Jabba: LUCASFILMS, without stated permission–but isn’t it in the public domain by now?

8 thoughts on “Down the Drain (or, Monster Beneath the Streets)

  1. This is really interesting, but I wish it started differently. I almost passed it up as
    ‘just another of those scolding tumblr-style posts,’ and I’m sure 90% of the people reading my FB feed (on which I shared it) will do just that. You have a monster in the sewers, why not lead with that?

    1. Pat Bowne: If it were just another scolding, tumblr-style post, it wouldn’t be on LWON. But thank you anyway for your thoughts and for taking the time to tell us.

  2. Love it! Thank you! And thanks for avoiding some of the much more disgusting examples you could have used.

  3. Ann, you took the words right out of my mouth, or the clicks right out from under my fingers.

  4. This wonderful article brings back a memory I have of growing up in the Bay Area in the 1950s. My father had been in the Army Air Corps and my mother had, like many wives, learned to do her part in World War II. While I did not know it then, I grew up with habits they had learned during those frugal war years. She always had a tin from a coffee can – a green half tin can of Folgers – where she would take any drippings and pour them into the can. I liked the smell of the fat, a rich mixture of bacon and other meats. I never saw her use any of the fat from that tin, and every once in awhile, it would get cleared out and dumped in the garbage. I asked her why she saved the fat. She told me that her mother had used the fat to make soap back in the Depression, and during WWII all the Army families saved the dripping which were given to the commissary at Reese AAC Field.

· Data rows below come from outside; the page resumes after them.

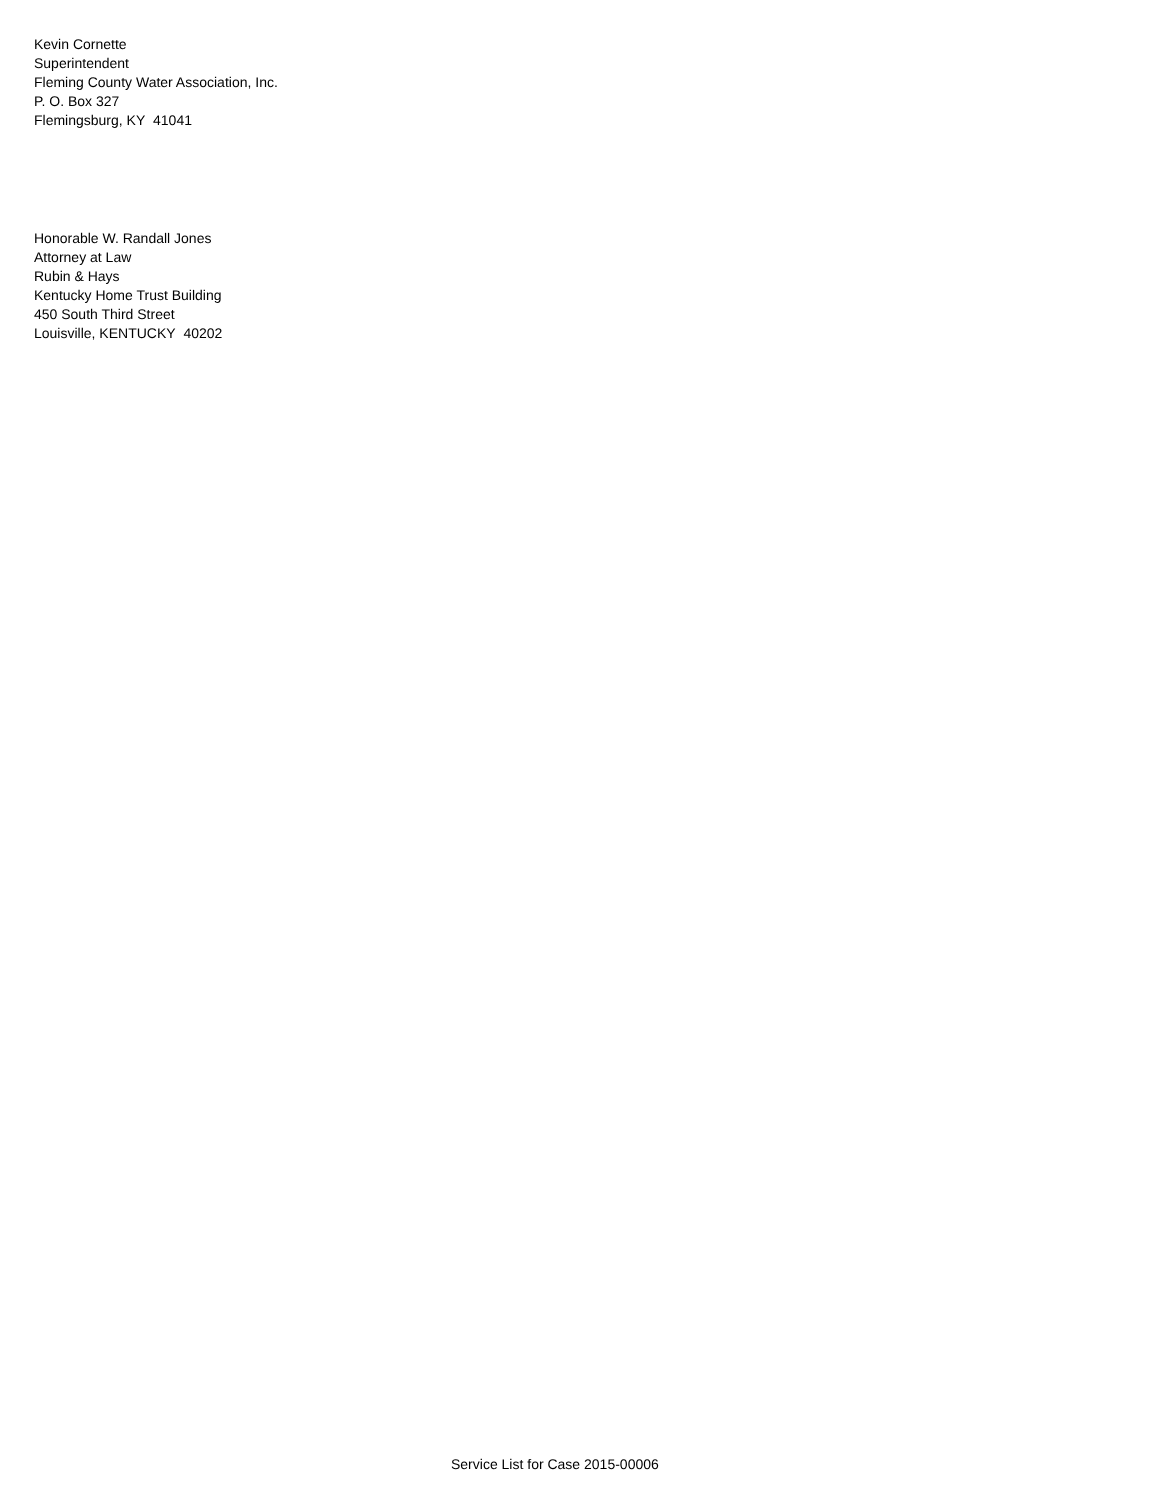Kevin Cornette
Superintendent
Fleming County Water Association, Inc.
P. O. Box 327
Flemingsburg, KY 41041
Honorable W. Randall Jones
Attorney at Law
Rubin & Hays
Kentucky Home Trust Building
450 South Third Street
Louisville, KENTUCKY 40202
Service List for Case 2015-00006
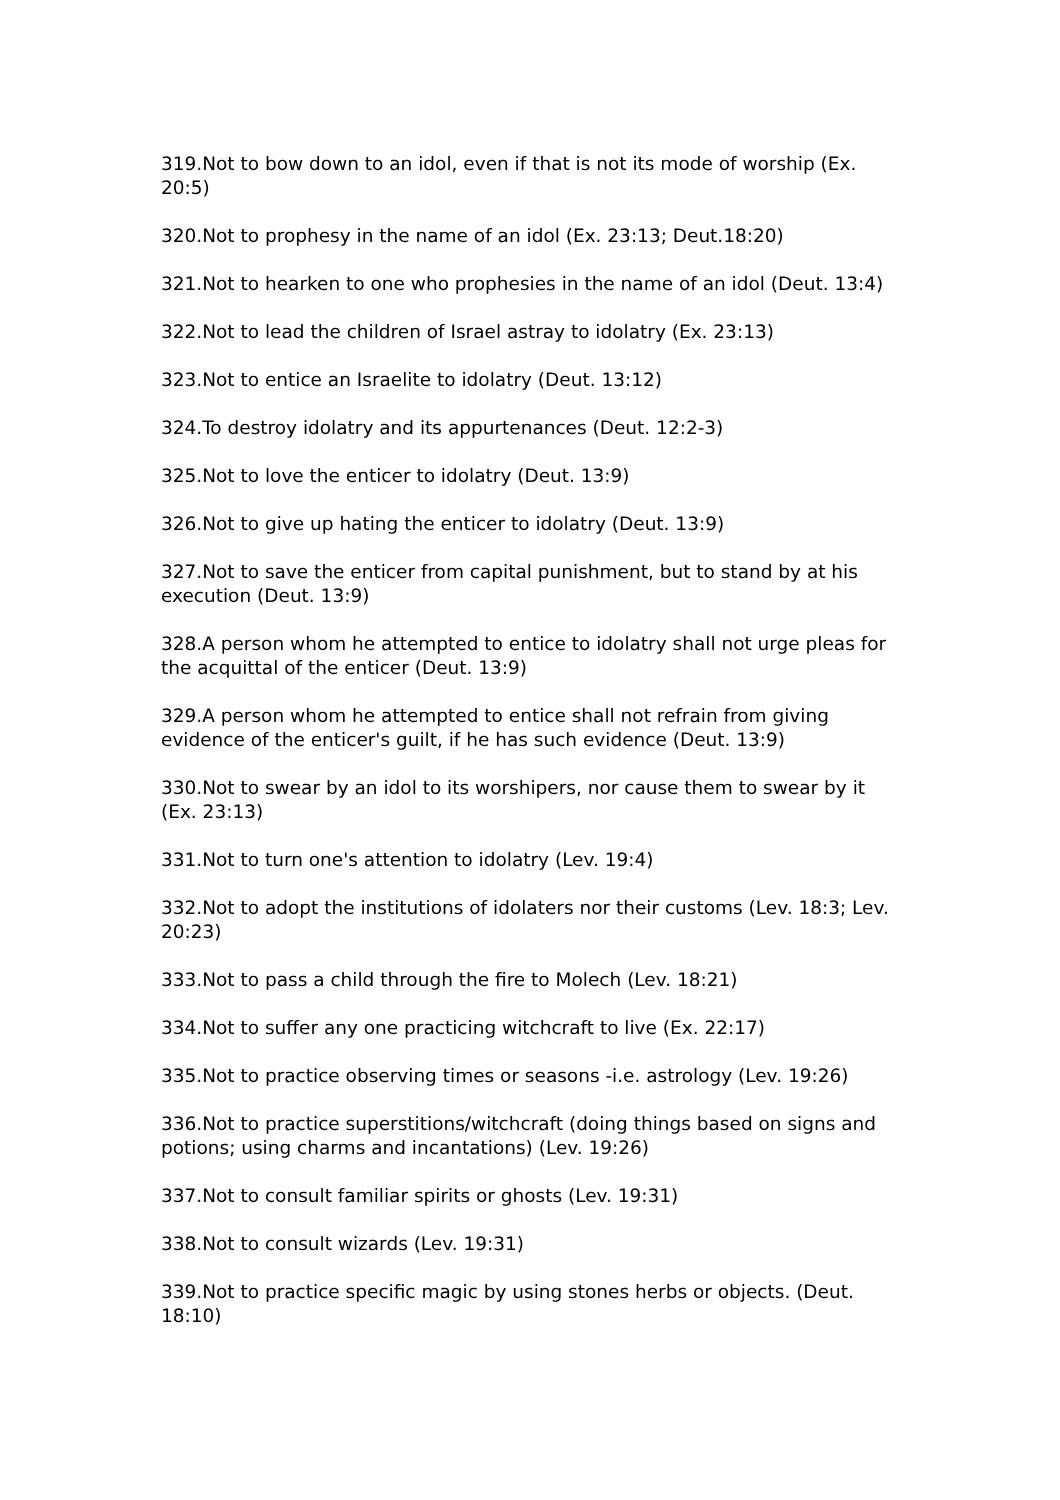319.Not to bow down to an idol, even if that is not its mode of worship (Ex. 20:5)
320.Not to prophesy in the name of an idol (Ex. 23:13; Deut.18:20)
321.Not to hearken to one who prophesies in the name of an idol (Deut. 13:4)
322.Not to lead the children of Israel astray to idolatry (Ex. 23:13)
323.Not to entice an Israelite to idolatry (Deut. 13:12)
324.To destroy idolatry and its appurtenances (Deut. 12:2-3)
325.Not to love the enticer to idolatry (Deut. 13:9)
326.Not to give up hating the enticer to idolatry (Deut. 13:9)
327.Not to save the enticer from capital punishment, but to stand by at his execution (Deut. 13:9)
328.A person whom he attempted to entice to idolatry shall not urge pleas for the acquittal of the enticer (Deut. 13:9)
329.A person whom he attempted to entice shall not refrain from giving evidence of the enticer's guilt, if he has such evidence (Deut. 13:9)
330.Not to swear by an idol to its worshipers, nor cause them to swear by it (Ex. 23:13)
331.Not to turn one's attention to idolatry (Lev. 19:4)
332.Not to adopt the institutions of idolaters nor their customs (Lev. 18:3; Lev. 20:23)
333.Not to pass a child through the fire to Molech (Lev. 18:21)
334.Not to suffer any one practicing witchcraft to live (Ex. 22:17)
335.Not to practice observing times or seasons -i.e. astrology (Lev. 19:26)
336.Not to practice superstitions/witchcraft (doing things based on signs and potions; using charms and incantations) (Lev. 19:26)
337.Not to consult familiar spirits or ghosts (Lev. 19:31)
338.Not to consult wizards (Lev. 19:31)
339.Not to practice specific magic by using stones herbs or objects. (Deut. 18:10)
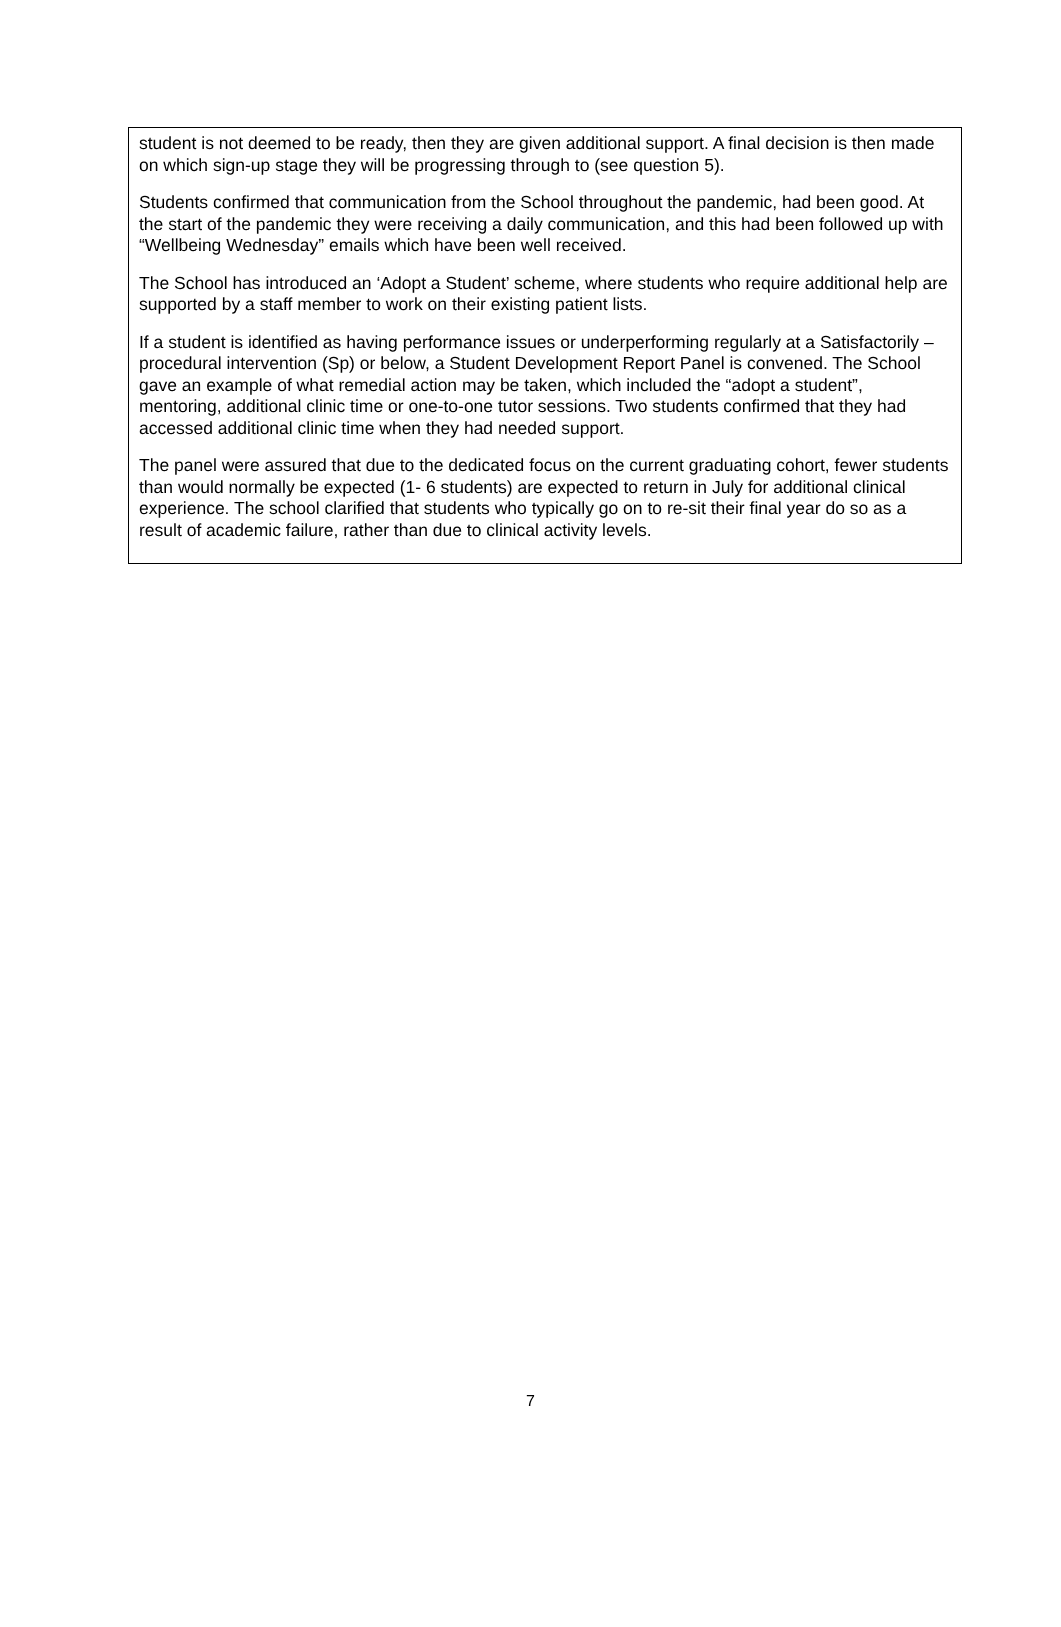student is not deemed to be ready, then they are given additional support. A final decision is then made on which sign-up stage they will be progressing through to (see question 5).
Students confirmed that communication from the School throughout the pandemic, had been good. At the start of the pandemic they were receiving a daily communication, and this had been followed up with “Wellbeing Wednesday” emails which have been well received.
The School has introduced an ‘Adopt a Student’ scheme, where students who require additional help are supported by a staff member to work on their existing patient lists.
If a student is identified as having performance issues or underperforming regularly at a Satisfactorily – procedural intervention (Sp) or below, a Student Development Report Panel is convened. The School gave an example of what remedial action may be taken, which included the “adopt a student”, mentoring, additional clinic time or one-to-one tutor sessions. Two students confirmed that they had accessed additional clinic time when they had needed support.
The panel were assured that due to the dedicated focus on the current graduating cohort, fewer students than would normally be expected (1- 6 students) are expected to return in July for additional clinical experience. The school clarified that students who typically go on to re-sit their final year do so as a result of academic failure, rather than due to clinical activity levels.
7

    Recalling a memory opens up a thread of so many other minor events that can stick in the mind of a kid. My father told me that during the War, he would take the coffee can key with the seam wrapped around it after the can is opened, grab the end of the seam with pliers, and pull down to make a long spiral cone. With the Christmas colors of the green seam from Folgers and the red from Hills Brother’s Coffee, he would hang them on the tree. I thought it was cool. My mother did not.

    Driving into the City from the Bay Bridge, I looked forward to seeing the green neon Folger’s sign and the red Hills Brothers’ sign. The colors and names on the signs and the tins on my mother’s stove added to the continuity to the life of a kid. It all fit together in the universe of a seven year old boy.

    1. Nick, we must have had the same childhood. Except my grandmother used the bacon fat in the tin can to make apple pie crust so good that I haven’t eaten apple pie since. Otherwise, just the same, including the coffee-can spirals on the Christmas tree.

  5. I had no idea these things existed so once again I have learned something new this morning. We are a really disgusting species aren’t we? Being the self-righteous sort, I pour any fat waste (little of it these days) into the garbage, on a paper towel. Even so, I lifted the flaps of the disposal once and was mortified by the black gunk under those flaps.